On the one hand, “Jikai” is very simple. A white moth flits around a single burning lightbulb. And yet I have watched its oriental simplicity envelop audiences in meditative clouds. The moth reflexively performs its masochistic, Tchaikovskian dance of attraction against the searing light, its buzzing wings like radio static. The red background pulses somewhere between beauty and alarm, a sentiment that the Tourettic creature echoes in its frantic collisions with the lightbulb.

As an audience, we begin to consider the moth. We wonder about its attraction to the lightbulb; we worry for it. The empathy we feel exists because the moth is real, however low a form of life. We are watching a creature hurting itself, and our instincts tell us this is wrong. And — “Thus hath the candle singed the moth” — so, too, do we walk away with an ache in our hearts.

It is difficult to write about Dailey’s work without using some form of editorial pronoun, because you ultimately begin to feel like you are a part of it. His third piece currently on view, a print from his series “Riddles,” catches you inescapably in its grip.

[“Riddle 1”](http://www.briandaileyart.com/riddles-test/) is a 2015 inkjet print on view at a Dupont Circle pop-up gallery at 2112 R St. NW, hosted by Andrea Pollan through her [Curator’s Office](http://www.curatorsoffice.com/20152016-geometrix/) gallery (identified by Vanity Fair as an important player in “The Art Universe”).

“I am drawn to Brian’s singular vision and intellect,” says Pollan. “He draws on modernist traditions in his paintings and works on paper. They are visually lush but require a particular decoding that recalls early Renaissance religious symbolism in a very contemporary manner.
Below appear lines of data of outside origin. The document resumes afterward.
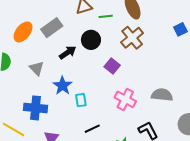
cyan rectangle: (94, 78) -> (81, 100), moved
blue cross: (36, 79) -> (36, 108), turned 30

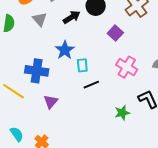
gray triangle: (37, 68) -> (40, 19), moved
black line: (92, 129) -> (91, 85), moved

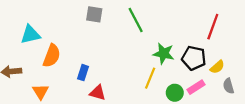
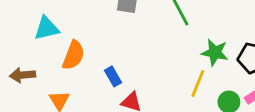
blue rectangle: (83, 73) -> (113, 76), turned -48

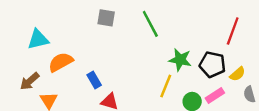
orange semicircle: (73, 55) -> (61, 62), turned -140
brown arrow: (23, 75) -> (30, 81), moved, turned -36

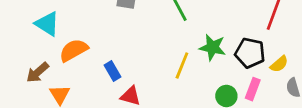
cyan triangle: (38, 39) -> (47, 24), turned 45
yellow line: (166, 86) -> (182, 65), moved
pink rectangle: (215, 96) -> (253, 89), turned -36

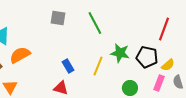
blue rectangle: (112, 71) -> (68, 66), moved
pink rectangle: (253, 89) -> (159, 83), moved

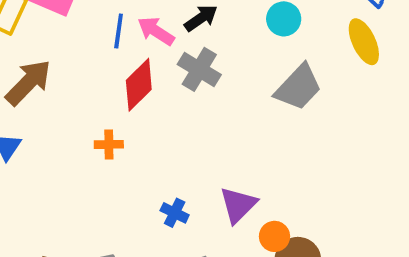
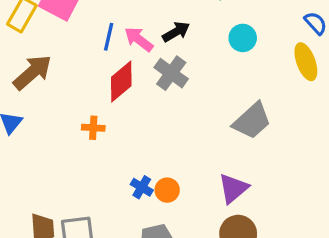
gray trapezoid: (298, 87) -> (252, 121), moved
purple triangle: (238, 205) -> (233, 188), moved
orange circle: (274, 236) -> (167, 190), moved

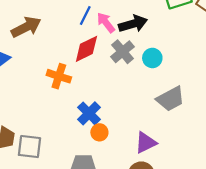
black arrow: (176, 32) -> (133, 24), size x1.4
cyan circle: (243, 38) -> (152, 58), moved
orange cross: (93, 128) -> (59, 76), size x1.5
blue cross: (142, 187) -> (89, 113), moved, size x1.5

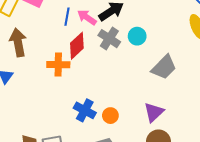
brown arrow: (26, 27) -> (18, 42), turned -56
orange cross: (59, 76) -> (58, 65), moved
blue cross: (89, 113) -> (85, 110), moved

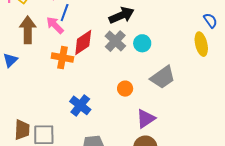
blue line: (67, 17) -> (65, 13), moved
pink arrow: (87, 17) -> (55, 25), moved
orange circle: (110, 116) -> (125, 89), moved

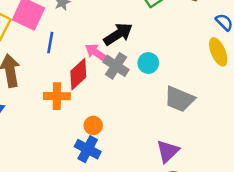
pink arrow: (55, 25) -> (96, 53), moved
gray trapezoid: (163, 77) -> (179, 99), turned 68
orange circle: (125, 89) -> (93, 125), moved

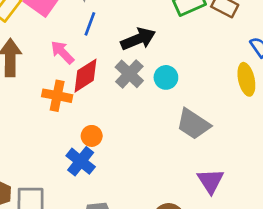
blue line: (50, 43) -> (90, 24), moved
pink arrow: (96, 53) -> (62, 52), moved
purple triangle: (168, 151) -> (211, 181), moved, turned -30

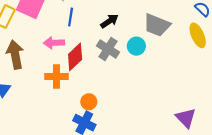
black arrow: (138, 39) -> (109, 21), size x0.7
pink arrow: (62, 52) -> (54, 43), turned -36
gray trapezoid: (193, 124) -> (157, 25), moved

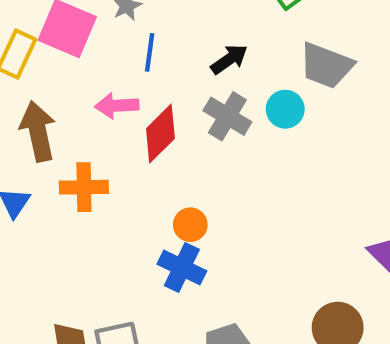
orange cross: (57, 76) -> (84, 187), moved

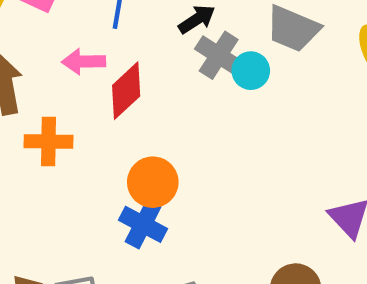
gray cross: (227, 116) -> (219, 55), moved
orange circle: (190, 225) -> (153, 182), size x1.5

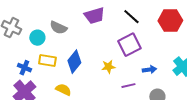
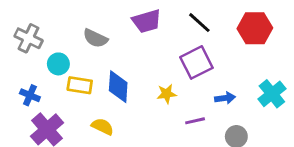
cyan circle: (37, 38) -> (58, 64), moved
blue diamond: (74, 62) -> (118, 87), turned -35
blue cross: (24, 68) -> (30, 95), moved

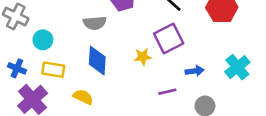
gray semicircle: (95, 38) -> (95, 23), moved, turned -30
yellow rectangle: (80, 85) -> (53, 70), moved
yellow star: (167, 94) -> (143, 57), moved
It has a mystery and even a dark humor.”

Unlike, “America In Color” and “Jikai,” Dailey’s “Riddles” are seemingly indecipherable visual puzzles of colored lines and letters that come with encryption keys — themselves a maze of philosophical allusions. He seems to think these are puzzles to be solved, but this writer is content to admire their formal beauty and get lost in their thick fog of mystery.

However, the works do harken to a sentiment voiced by Winston Churchill, who, characterizing its unpredictability, said of Russia: “It is a riddle wrapped in a mystery inside an enigma; but perhaps there is a key.”

Perhaps. Unfortunately, Mr. Dailey is the only who has mastered the art of Russian obfuscation.

Above all else, Dailey is an observer, creating art that functions as an incubator for his audience’s cultural, political, internal or physical perceptions. To put it simply, Dailey’s work is remarkably engaging.

This is a reflection of his person. I’ve never met an artist more interested in discussing not just his work, but the thoughts and feelings it inspires in others. He builds environments that trigger our preconceptions, challenge our instincts and force us to confront our ignorance.

Through a career spent deciphering political discourse, it seems that Dailey has connected profoundly with the human equation of even the most fractious global politics. But unlike so much political art of modern history, Dailey’s work is not proscriptive. He does not employ his medium to communicate a personal agenda, but rather to foster dialogues about those very things we struggle to discuss and identify within ourselves. Far from political, I would call his work deeply humanist, veiled in an armature of political inquisition.

And as we approach the most alienating and discordant election in modern American history, Dailey’s work becomes a harrowing reflection of our country’s condition. We are human beings with deep personal beliefs that we present as political determination. But that is not who we are. We are simply ourselves, confronting the world and each other. And through Dailey’s work we can see that it might do us all a bit of good to stop trying to be sure of everything we know, to open our eyes and to truly attempt to see.